The northern flank is being sealed in the same manner as the southern one — fast, bluntly, and with little regard for allies.

Division of Spheres of Influence

Many days have passed since the capture of Nicolás Maduro. Everything has been said: resolutions, condemnations, emergency meetings, foreign ministry statements, expert commentary. Everything — except one thing. There has not been a single personal public statement from Vladimir Putin or Xi Jinping.

This is unlikely to be a pause for drafting positions. In diplomacy, silence by leaders is also a form of speech. Sometimes the most meaningful one. Such silence often appears not when there is nothing to say, but when there is no intention to intervene.

I am not a fan of conspiracy theories. But this silence is too conspicuous to be ignored. It may point to an unspoken division of spheres of influence.

For Russia, the existential direction is clearly Ukraine. This is where resources, military stakes, political prestige, and regime risks are concentrated. For the United States, that role is increasingly played by the Western Hemisphere — with Venezuela and Mexico as key nodes. In this logic, Caracas and Kyiv are not directly linked, but they appear as structurally mirrored cases.

This is what a tacit recognition of the boundaries of what is permissible between two major powers might look like. The Anchorage summit was publicly assessed by both sides in strikingly positive terms. The demonstrative warmth of that meeting signaled to the world that Donald Trump and Vladimir Putin were on the same wavelength and understood each other perfectly.

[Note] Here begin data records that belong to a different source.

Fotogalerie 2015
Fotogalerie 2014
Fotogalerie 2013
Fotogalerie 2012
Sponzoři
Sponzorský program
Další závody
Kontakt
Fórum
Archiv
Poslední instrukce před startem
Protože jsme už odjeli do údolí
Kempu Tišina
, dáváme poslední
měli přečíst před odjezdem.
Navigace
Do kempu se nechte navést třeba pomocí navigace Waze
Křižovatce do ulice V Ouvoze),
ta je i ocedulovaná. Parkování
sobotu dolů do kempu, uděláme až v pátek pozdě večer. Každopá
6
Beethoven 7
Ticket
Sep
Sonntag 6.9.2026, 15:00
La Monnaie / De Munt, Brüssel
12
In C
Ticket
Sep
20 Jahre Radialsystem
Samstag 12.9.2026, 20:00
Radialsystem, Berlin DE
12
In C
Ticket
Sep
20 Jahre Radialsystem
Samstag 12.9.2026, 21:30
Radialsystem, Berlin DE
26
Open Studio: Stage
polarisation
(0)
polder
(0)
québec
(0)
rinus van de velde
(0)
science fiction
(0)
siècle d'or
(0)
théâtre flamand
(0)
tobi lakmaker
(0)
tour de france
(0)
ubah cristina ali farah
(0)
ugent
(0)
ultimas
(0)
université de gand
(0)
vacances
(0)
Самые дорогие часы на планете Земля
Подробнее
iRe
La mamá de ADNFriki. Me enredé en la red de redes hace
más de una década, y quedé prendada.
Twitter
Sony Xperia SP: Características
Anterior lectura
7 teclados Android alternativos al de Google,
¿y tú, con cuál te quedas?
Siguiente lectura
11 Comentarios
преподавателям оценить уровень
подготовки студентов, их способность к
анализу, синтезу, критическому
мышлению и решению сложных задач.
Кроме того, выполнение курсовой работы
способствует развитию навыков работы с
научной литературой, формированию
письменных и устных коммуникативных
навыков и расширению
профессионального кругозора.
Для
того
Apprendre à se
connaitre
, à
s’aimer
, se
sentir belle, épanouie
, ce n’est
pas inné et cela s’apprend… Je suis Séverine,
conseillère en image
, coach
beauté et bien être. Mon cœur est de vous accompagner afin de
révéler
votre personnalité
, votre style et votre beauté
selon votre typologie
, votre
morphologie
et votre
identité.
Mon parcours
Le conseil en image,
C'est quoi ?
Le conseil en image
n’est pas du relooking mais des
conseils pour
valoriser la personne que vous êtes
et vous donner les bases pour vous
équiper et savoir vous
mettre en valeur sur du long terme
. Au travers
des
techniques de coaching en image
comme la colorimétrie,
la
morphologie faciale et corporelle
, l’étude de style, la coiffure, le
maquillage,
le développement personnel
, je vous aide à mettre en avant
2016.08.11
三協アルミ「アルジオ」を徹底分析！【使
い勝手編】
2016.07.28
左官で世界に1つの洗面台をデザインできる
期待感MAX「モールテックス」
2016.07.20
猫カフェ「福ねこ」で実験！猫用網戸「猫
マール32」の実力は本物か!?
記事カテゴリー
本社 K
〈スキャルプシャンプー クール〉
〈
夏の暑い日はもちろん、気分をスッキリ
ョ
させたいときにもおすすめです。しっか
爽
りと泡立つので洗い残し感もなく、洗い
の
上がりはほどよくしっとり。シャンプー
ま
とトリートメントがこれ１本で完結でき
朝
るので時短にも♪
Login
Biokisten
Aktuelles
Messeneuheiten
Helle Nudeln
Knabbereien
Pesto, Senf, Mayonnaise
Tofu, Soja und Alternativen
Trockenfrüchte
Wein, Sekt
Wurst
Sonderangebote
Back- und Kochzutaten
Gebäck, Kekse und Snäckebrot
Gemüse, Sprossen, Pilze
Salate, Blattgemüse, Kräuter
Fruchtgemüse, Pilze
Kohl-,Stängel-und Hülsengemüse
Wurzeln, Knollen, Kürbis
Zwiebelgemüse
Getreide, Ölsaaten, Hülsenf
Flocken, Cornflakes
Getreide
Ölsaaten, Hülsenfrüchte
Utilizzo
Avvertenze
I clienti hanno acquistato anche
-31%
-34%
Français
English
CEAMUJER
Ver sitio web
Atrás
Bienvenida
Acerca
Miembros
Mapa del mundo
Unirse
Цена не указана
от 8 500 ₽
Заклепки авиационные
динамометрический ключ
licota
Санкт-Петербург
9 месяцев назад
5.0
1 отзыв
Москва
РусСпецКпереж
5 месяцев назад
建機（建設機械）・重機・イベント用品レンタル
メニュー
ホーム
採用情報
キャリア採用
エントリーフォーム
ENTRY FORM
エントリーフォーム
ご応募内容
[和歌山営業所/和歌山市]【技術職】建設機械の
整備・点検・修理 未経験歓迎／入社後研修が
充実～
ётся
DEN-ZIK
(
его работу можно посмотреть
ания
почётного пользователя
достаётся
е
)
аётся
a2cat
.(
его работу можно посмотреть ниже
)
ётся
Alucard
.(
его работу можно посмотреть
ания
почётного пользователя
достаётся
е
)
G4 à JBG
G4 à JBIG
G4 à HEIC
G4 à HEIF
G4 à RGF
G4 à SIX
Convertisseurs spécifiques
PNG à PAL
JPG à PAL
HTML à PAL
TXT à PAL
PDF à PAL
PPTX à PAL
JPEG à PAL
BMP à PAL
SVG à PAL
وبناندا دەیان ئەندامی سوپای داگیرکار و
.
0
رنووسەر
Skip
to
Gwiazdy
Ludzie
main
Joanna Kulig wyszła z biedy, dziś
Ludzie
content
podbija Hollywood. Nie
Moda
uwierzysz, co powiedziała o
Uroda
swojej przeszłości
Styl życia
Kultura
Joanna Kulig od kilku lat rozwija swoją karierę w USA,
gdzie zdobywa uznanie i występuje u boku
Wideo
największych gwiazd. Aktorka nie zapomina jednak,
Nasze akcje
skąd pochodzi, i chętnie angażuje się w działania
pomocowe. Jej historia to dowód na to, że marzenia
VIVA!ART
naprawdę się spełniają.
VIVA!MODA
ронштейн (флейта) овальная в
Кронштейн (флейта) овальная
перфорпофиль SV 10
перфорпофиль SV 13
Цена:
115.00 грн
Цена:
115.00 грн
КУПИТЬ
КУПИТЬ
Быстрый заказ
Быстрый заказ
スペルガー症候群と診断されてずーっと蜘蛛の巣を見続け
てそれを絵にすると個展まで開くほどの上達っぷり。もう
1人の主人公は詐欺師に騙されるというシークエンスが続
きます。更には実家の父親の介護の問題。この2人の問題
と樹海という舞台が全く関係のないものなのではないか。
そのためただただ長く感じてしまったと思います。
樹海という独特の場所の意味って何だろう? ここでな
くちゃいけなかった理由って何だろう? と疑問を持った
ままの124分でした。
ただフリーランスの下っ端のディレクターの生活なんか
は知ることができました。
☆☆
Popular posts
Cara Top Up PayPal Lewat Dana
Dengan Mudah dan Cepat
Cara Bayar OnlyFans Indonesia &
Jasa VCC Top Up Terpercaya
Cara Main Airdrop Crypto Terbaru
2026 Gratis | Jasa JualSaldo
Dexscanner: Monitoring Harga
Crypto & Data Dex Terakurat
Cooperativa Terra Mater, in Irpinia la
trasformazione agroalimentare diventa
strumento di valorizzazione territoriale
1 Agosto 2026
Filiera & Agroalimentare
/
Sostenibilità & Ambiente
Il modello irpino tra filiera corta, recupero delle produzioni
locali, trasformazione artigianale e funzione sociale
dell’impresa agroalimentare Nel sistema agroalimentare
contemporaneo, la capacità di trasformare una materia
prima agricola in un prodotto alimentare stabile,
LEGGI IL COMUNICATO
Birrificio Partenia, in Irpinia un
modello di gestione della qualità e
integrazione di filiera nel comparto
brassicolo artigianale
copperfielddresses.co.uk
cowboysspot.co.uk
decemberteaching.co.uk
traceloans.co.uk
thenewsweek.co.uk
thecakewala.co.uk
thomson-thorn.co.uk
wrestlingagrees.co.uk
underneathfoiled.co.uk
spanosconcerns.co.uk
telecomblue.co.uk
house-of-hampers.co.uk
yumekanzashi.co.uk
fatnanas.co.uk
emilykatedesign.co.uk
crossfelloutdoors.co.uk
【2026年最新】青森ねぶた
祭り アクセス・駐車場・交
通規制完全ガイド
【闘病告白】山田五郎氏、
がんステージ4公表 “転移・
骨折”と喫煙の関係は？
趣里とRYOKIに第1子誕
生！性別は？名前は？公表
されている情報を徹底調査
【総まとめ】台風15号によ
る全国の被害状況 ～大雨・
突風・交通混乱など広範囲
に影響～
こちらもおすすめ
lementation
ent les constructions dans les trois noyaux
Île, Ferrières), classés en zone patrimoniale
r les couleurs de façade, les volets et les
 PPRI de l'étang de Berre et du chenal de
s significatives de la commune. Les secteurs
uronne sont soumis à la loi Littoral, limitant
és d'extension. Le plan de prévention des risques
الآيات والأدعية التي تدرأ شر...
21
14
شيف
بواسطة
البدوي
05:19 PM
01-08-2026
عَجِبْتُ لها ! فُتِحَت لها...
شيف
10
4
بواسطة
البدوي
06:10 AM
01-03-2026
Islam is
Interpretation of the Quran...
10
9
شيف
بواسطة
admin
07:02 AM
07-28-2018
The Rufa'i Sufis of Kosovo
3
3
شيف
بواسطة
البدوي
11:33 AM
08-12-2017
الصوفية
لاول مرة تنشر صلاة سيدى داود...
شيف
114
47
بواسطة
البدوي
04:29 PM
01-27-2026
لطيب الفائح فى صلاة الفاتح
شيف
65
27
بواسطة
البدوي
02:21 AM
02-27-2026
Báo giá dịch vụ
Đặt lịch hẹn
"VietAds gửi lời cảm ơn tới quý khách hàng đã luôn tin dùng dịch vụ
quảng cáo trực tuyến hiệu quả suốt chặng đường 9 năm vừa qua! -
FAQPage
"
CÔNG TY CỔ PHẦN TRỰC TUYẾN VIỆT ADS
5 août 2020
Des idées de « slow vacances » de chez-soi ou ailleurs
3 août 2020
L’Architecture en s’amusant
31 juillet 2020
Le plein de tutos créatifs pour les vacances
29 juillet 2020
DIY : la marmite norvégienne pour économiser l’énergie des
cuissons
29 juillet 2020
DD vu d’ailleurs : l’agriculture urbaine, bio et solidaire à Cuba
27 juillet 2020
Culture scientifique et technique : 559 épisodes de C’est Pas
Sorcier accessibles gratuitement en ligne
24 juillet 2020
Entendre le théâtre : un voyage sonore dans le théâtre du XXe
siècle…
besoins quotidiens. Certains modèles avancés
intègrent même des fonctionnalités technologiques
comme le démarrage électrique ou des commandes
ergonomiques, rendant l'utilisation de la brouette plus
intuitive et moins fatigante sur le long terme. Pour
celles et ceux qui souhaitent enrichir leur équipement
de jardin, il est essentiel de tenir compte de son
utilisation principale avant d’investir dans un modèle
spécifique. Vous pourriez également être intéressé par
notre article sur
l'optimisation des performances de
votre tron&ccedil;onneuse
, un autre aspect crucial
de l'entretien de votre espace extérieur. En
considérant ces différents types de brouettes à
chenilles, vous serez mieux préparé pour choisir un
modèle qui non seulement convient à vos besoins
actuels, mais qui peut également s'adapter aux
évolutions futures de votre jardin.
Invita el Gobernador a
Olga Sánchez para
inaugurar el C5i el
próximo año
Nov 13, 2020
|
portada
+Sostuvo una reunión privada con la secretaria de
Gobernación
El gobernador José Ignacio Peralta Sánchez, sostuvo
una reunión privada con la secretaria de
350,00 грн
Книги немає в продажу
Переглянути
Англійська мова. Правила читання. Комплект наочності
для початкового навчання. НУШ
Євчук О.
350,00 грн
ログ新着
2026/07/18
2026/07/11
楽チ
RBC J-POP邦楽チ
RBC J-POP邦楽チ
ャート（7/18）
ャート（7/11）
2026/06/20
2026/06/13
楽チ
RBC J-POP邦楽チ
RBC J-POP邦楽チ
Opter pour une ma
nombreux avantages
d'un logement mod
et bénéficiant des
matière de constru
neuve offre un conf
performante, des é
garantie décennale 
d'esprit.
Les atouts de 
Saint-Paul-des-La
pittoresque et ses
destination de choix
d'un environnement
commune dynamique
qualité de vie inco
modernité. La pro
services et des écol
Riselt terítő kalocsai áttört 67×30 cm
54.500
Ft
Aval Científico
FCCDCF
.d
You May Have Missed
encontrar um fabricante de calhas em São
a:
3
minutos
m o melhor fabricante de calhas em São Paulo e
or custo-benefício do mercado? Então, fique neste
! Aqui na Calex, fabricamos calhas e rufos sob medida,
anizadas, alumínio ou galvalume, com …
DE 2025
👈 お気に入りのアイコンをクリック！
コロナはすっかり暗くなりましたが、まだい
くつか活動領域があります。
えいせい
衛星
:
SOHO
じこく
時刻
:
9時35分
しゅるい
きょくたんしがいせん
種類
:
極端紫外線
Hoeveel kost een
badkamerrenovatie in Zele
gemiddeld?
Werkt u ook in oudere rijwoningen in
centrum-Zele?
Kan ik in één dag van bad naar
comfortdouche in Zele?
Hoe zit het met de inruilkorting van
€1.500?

The United States is acting in Venezuela with speed and brute force — and receives no reciprocal escalation. Russia continues to press along the Ukrainian track and sees that Western pressure remains limited, fragmented, and extremely cautious.

China appears to be playing a different game altogether. That is why it remains silent. The loss of Venezuelan oil supplies is easily offset for Beijing through Russia and other East Asian partners. Venezuela provides China with roughly 300–400 thousand barrels per day against total consumption of 11–12 million. That is around 3–4% — a volume easily replaced by Russia alone (already +500 thousand barrels per day in 2025), as well as by Saudi Arabia, Iran, and Malaysia.

At the same time, Venezuelan oil can be redirected toward the United States and the European Union, which would no longer have to wrestle with the moral discomfort of energy dependence on Russia. The new authorities in Caracas — Delcy Rodríguez — are already signaling a reorientation of exports toward the West.

In this sense, the entire situation may end up reshaping the oil market under a new set of rules. Tellingly, oil prices have reacted with near-total indifference. Since January 3, Brent has fluctuated within the $72–75 range — no panic, no collapse. The market has already swallowed the seizure and remains silent, along with Putin and Xi.